Dursun Tümer'in,teyzesi Fatma Çavuş'un ağzından aktarmasına rağmen Dağköy'de hala annesini de çatışma sırasında onun vurduğuna inananların sayısı da bir hayli fazla. 

Çete Resini vurun Ali Asal'da bir kahramandır

Köyümüzden çıkan İşadamı Avni Asal'ın babası Ali amcayla karşılaşan çete başı köylülerin nerede olduğunu soruyor. O da Rumca olarak ben Rumum, filanca Rumun çocuğuyum diyor. Çete başı silahını omzuna takıp köye doğru yönelince silahını ateşliyor ve Çetebaşını oracıkta vurup öldürüyor.  Teyzem o yıllarda verdikleri mücadeleyi anlatırdı bize.
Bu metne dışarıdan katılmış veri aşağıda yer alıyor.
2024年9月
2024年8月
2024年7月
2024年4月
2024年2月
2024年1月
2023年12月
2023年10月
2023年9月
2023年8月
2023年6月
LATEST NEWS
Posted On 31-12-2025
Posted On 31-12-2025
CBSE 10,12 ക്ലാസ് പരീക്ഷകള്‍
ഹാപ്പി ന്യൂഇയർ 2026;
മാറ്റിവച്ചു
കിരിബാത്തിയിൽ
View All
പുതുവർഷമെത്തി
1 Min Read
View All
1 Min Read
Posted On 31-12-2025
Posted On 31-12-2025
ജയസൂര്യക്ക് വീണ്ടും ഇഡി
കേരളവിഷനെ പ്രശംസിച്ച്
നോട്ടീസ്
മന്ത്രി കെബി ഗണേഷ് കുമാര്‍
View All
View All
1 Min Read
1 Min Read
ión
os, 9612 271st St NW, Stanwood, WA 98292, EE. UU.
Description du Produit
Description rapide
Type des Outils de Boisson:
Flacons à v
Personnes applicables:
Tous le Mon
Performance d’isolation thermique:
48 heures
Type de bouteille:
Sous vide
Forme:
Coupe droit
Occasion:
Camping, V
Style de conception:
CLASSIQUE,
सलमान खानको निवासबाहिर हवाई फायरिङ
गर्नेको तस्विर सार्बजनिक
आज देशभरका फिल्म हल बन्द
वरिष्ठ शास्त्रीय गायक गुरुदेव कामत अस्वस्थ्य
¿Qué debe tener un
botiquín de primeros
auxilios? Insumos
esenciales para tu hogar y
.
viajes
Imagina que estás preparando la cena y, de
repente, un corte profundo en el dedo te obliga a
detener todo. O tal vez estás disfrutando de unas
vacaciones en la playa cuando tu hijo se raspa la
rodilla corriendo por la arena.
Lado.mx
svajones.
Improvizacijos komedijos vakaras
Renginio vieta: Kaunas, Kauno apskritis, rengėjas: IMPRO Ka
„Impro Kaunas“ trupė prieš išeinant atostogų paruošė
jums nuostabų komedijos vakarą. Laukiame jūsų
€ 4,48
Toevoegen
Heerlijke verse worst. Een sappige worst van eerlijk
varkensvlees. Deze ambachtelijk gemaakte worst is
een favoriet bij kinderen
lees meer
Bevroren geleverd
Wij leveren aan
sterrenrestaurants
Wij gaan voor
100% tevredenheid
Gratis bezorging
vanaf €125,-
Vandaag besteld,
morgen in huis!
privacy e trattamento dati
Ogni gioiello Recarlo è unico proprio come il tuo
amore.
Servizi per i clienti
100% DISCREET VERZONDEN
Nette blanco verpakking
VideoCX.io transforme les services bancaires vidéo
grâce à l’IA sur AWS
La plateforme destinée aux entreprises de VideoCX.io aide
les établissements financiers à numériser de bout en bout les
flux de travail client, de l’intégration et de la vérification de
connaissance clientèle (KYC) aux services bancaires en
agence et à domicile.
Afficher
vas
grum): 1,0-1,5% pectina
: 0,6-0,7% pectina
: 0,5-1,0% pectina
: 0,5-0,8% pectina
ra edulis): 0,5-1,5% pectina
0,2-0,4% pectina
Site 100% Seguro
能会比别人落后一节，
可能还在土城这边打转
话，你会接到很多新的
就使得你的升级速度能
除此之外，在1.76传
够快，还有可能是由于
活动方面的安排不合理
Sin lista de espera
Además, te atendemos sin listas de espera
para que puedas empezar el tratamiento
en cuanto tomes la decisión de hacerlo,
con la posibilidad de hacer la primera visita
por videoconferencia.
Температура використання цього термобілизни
Teyzem TBMM'nin verdiği rütbeyi almaya gidemedi

Dursun Tümer, "Teyzem Fatma Çavuş TBMM tarafından Ankara'ya çağrılmış fakat imkânı olmadığı için gidememiş. O günlerde ayrıca hasta olduğunu ve gözünün almadığını söylerdi.  Sonradan ona çavuşluk unvanı vermişler. O tarihten sonra yapılan başta Cumhuriyet Bayramı kutlamaları olmak üzere Milli Bayramlara katılması için Samsuna davet ediliyordu. O da elbiselerini kuşanıp gidiyor at üstünde geçit merasimine katılıyordu. Vefatına kadar bu durum böyle devam etti. Yaşarken Samsun Valiliğinden ziyaretine gelenler olurdu. Hayatı büyük zorluklarla geçti.  Köyün içinde küçük bir baraka yaptırdı ve orada da vefat (1963) etti.

Teyzemle hep gurur duydum

Dursun Tümer anlatmaya devam ediyor; "Fatma Çavuş üç kız bir erkek olmak üzere 5 kardeştir.  Birisi benim annem Ahizar,diğerleri Elif, Behiye, Fatma ve Hüseyin. Fatma teyzemin eşi Hasan eniştem askerden dönmemiş. Fatma teyzemin çocuğu olmamış. Eşi vefat edince kendi babasının evine dönmüş. Ölünceye kadar bir daha da evlenmemiş. Dağ köyünün etrafında bulunan diğer köylerde Rumlar yaşarlarmış. Seferberlik dönemine kadar birbirlerine pek zarar vermezlermiş. Ama seferberlik döneminde Rumlar Dağ köyündeki Türklere sık sık baskın yapmaya başlamışlar. Fatma teyzemin annesi olan Selime Ninemi Fatma teyzemin gözleri önünde vurmuşlar. Fatma teyzem o yıllarda Rumlara karşı verilen mücadelenin önderi olmuş. Başta köy kadınları olmak üzere köyde kalan kim varsa hepsini bu saldırılara karşı yetiştirmiş. 10-15 yıl kahramanca mücadele vermiş. Rum çetelerinin korkulu rüyası haline gelmiş. İsmini duyan bile ondan çok korkarmış. Teyzem yeğeni Musa Yalçını (Ağabeyinin oğlu) okutarak Orman memuru olmasını sağlamış. Onu Rabia isminde bir bayanla evlendirmiş. Zaman zaman yeğeninin yanında kaldığı olurdu.